BEGIN RECORDS SUPPLIED

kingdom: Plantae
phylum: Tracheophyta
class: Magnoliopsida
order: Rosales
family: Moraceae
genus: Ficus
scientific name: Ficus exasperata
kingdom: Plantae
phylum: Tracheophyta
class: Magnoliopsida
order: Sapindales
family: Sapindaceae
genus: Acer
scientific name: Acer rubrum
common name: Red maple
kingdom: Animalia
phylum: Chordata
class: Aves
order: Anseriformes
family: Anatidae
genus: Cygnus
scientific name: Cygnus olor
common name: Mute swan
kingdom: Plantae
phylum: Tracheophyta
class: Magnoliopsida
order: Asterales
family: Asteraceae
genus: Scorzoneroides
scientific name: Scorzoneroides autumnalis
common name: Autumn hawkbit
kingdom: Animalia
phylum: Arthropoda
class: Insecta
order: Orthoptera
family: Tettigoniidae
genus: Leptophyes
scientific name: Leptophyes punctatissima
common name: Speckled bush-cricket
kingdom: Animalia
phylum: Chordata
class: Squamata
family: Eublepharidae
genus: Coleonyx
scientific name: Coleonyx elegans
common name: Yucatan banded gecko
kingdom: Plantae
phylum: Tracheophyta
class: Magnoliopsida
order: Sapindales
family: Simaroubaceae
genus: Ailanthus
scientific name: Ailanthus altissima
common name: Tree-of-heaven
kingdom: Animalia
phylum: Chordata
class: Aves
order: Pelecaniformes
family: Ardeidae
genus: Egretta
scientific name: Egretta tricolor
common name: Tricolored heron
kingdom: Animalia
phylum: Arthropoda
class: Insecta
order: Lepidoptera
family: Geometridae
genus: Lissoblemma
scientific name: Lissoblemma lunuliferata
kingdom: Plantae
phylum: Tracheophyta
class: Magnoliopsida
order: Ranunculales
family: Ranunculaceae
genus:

END RECORDS SUPPLIED

■ WHAT IS ASKED ■
Copy every line of the listing above word for word, in the same order.

■ OUTPUT BELOW ■
kingdom: Plantae
phylum: Tracheophyta
class: Magnoliopsida
order: Rosales
family: Moraceae
genus: Ficus
scientific name: Ficus exasperata
kingdom: Plantae
phylum: Tracheophyta
class: Magnoliopsida
order: Sapindales
family: Sapindaceae
genus: Acer
scientific name: Acer rubrum
common name: Red maple
kingdom: Animalia
phylum: Chordata
class: Aves
order: Anseriformes
family: Anatidae
genus: Cygnus
scientific name: Cygnus olor
common name: Mute swan
kingdom: Plantae
phylum: Tracheophyta
class: Magnoliopsida
order: Asterales
family: Asteraceae
genus: Scorzoneroides
scientific name: Scorzoneroides autumnalis
common name: Autumn hawkbit
kingdom: Animalia
phylum: Arthropoda
class: Insecta
order: Orthoptera
family: Tettigoniidae
genus: Leptophyes
scientific name: Leptophyes punctatissima
common name: Speckled bush-cricket
kingdom: Animalia
phylum: Chordata
class: Squamata
family: Eublepharidae
genus: Coleonyx
scientific name: Coleonyx elegans
common name: Yucatan banded gecko
kingdom: Plantae
phylum: Tracheophyta
class: Magnoliopsida
order: Sapindales
family: Simaroubaceae
genus: Ailanthus
scientific name: Ailanthus altissima
common name: Tree-of-heaven
kingdom: Animalia
phylum: Chordata
class: Aves
order: Pelecaniformes
family: Ardeidae
genus: Egretta
scientific name: Egretta tricolor
common name: Tricolored heron
kingdom: Animalia
phylum: Arthropoda
class: Insecta
order: Lepidoptera
family: Geometridae
genus: Lissoblemma
scientific name: Lissoblemma lunuliferata
kingdom: Plantae
phylum: Tracheophyta
class: Magnoliopsida
order: Ranunculales
family: Ranunculaceae
genus:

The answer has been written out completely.